We are happy to hear of the Promotion of Honesty, and as we are always ready to patronize merit, especially when in fashion, have promoted it to the honour of commencing the Readings of the Season.

The Address with a Kaleidoscope has no necessity to borrow its aid to make it appear indeed a Pearl. Many of the peculiarities of that fascinating and whimsical instrument are touched with delicacy and correctness; and the poem deserves to be inscribed on the tube of the most attractive. We do not mean upon the humble pipes of tin or paper, which with a few bits of common glass and a hook are to be seen at the corner of every street, and may be bought for three shillings a dozen, but such as that made by Rundell and Bridges, where real gems are made, like Kehama, to possess the apparent property of multiplication.

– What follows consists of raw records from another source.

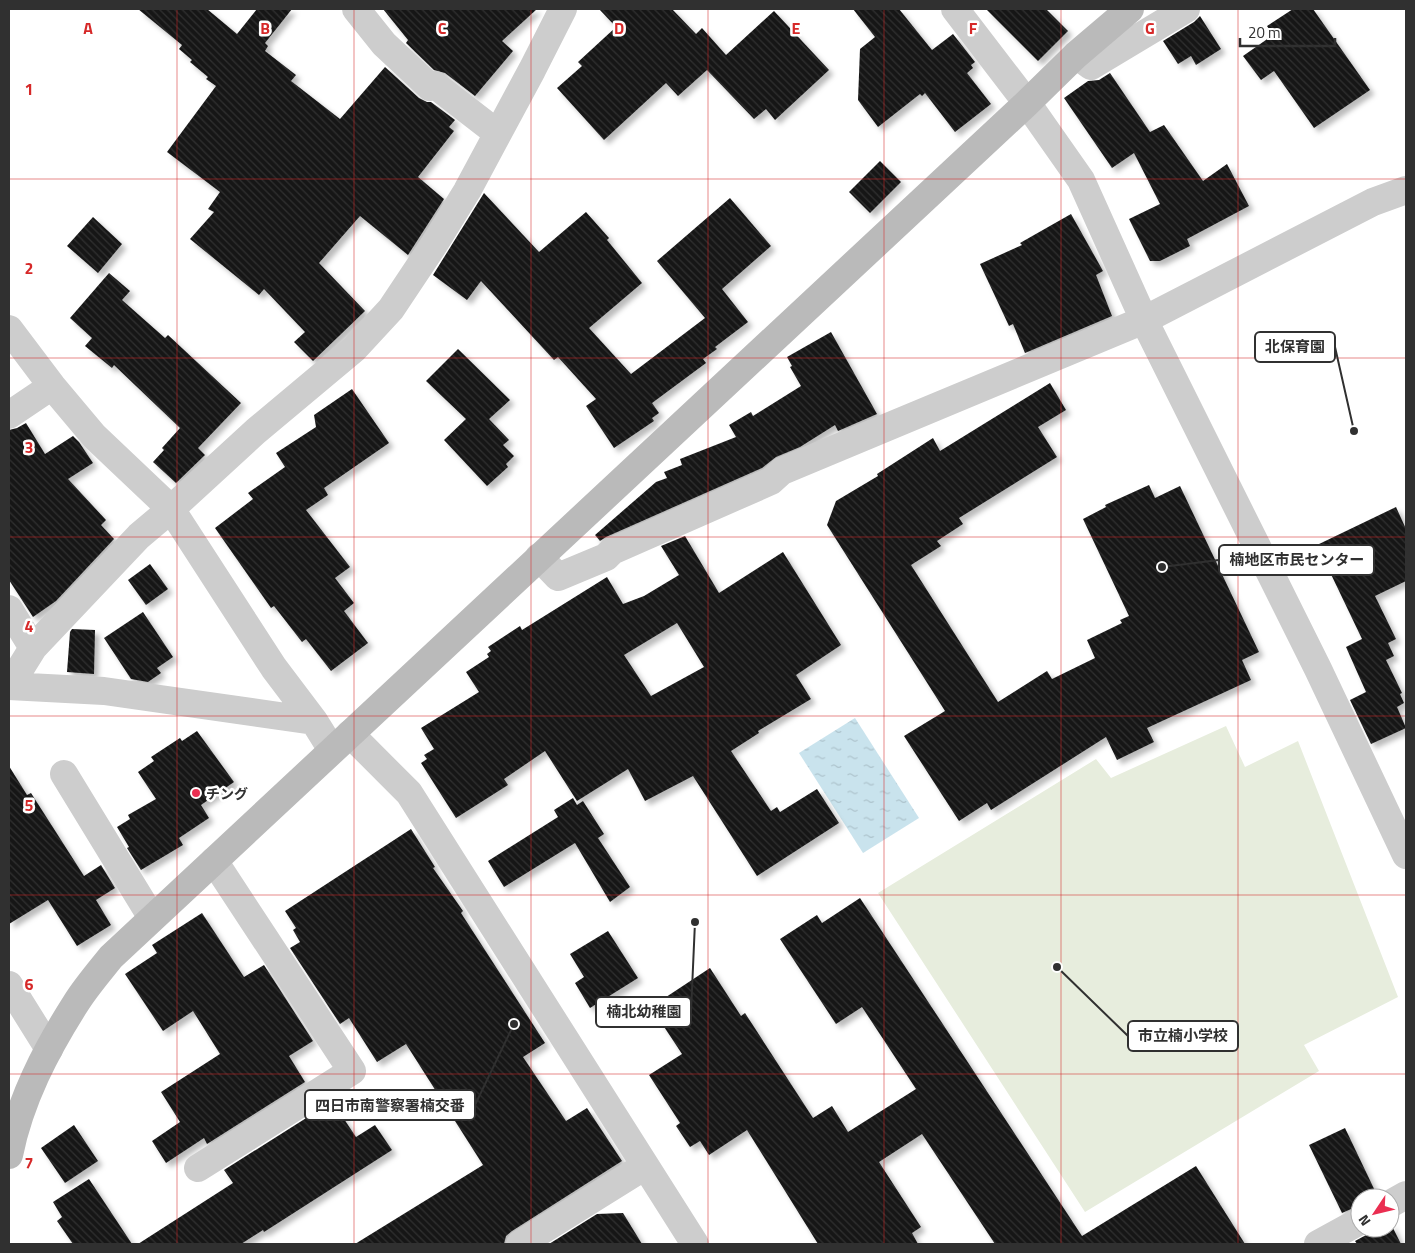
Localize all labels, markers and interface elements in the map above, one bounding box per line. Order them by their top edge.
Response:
scale bar [1240,15,1335,47]
text: A [83,16,93,40]
text: B [260,16,270,40]
text: C [438,16,447,40]
text: D [614,16,624,40]
text: E [792,16,801,40]
text: F [969,16,978,40]
text: G [1145,16,1155,40]
text: 20 m [1248,21,1281,44]
text: 1 [25,77,33,101]
text: 2 [25,256,33,280]
callout: 北保育園 [1255,332,1335,362]
text: 北保育園 [1265,335,1325,358]
text: 3 [25,435,33,459]
callout: 楠地区市民センター [1219,545,1374,575]
text: 楠地区市民センター [1229,548,1365,571]
text: 4 [25,614,34,638]
place label: チング [206,783,248,804]
marker: チング [190,787,202,799]
text: 5 [25,793,34,817]
text: 6 [25,972,34,996]
callout: 楠北幼稚園 [596,997,691,1027]
text: 楠北幼稚園 [606,1000,682,1023]
callout: 市立楠小学校 [1128,1021,1238,1051]
text: 市立楠小学校 [1138,1024,1228,1047]
callout: 四日市南警察署楠交番 [305,1090,475,1120]
text: 四日市南警察署楠交番 [315,1094,465,1117]
text: 7 [25,1151,33,1175]
north arrow [1350,1188,1400,1238]
text: N [1353,1211,1375,1231]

We are not particularly anxious to encourage communications in French, but the Count Léandre is as usual so gallant, and his verses so suberbe, that we cannot refuse them admittance. We congratulate him on the progress he has made in our language, but are in doubt whether on occasions where precision was of importance, his French would not be the easier understood of the two. The fragment of the Grande Histoire des Genies appears to be from another hand, and is of a more serious character. Some parts are exceedingly well written, and the Characters of Imagination, Taste and Science are well discriminated, tho’ some of the attributes prove their Gallic origin. Imagination is the best described but the feelings that give a pair of compasses as the sceptre of Taste prove their relationship to those which exact from the modern Drama, a severe conformance to all the classic unities; which measure and weigh the length of an act, and will not even permit Nature to introduce a burst of feeling, or an expression of tenderness, if inconsistent with the arbitrary laws which yet profess to have taken her for their model. Science also is not much indebted to the Author for her throne of dusty books, and indeed he seems to be less intimately acquainted with her than with either of her rivals.

Want of time compels us to take a much slighter notice of many pieces than we had otherwise intended, but the Poem to the Authoress of the Arctic Expeditions is marked by the neatness and ingenuity which designate its writer, and the first number of the Family Circle by the sound sense and elegance which we have often admired in works from the same hand.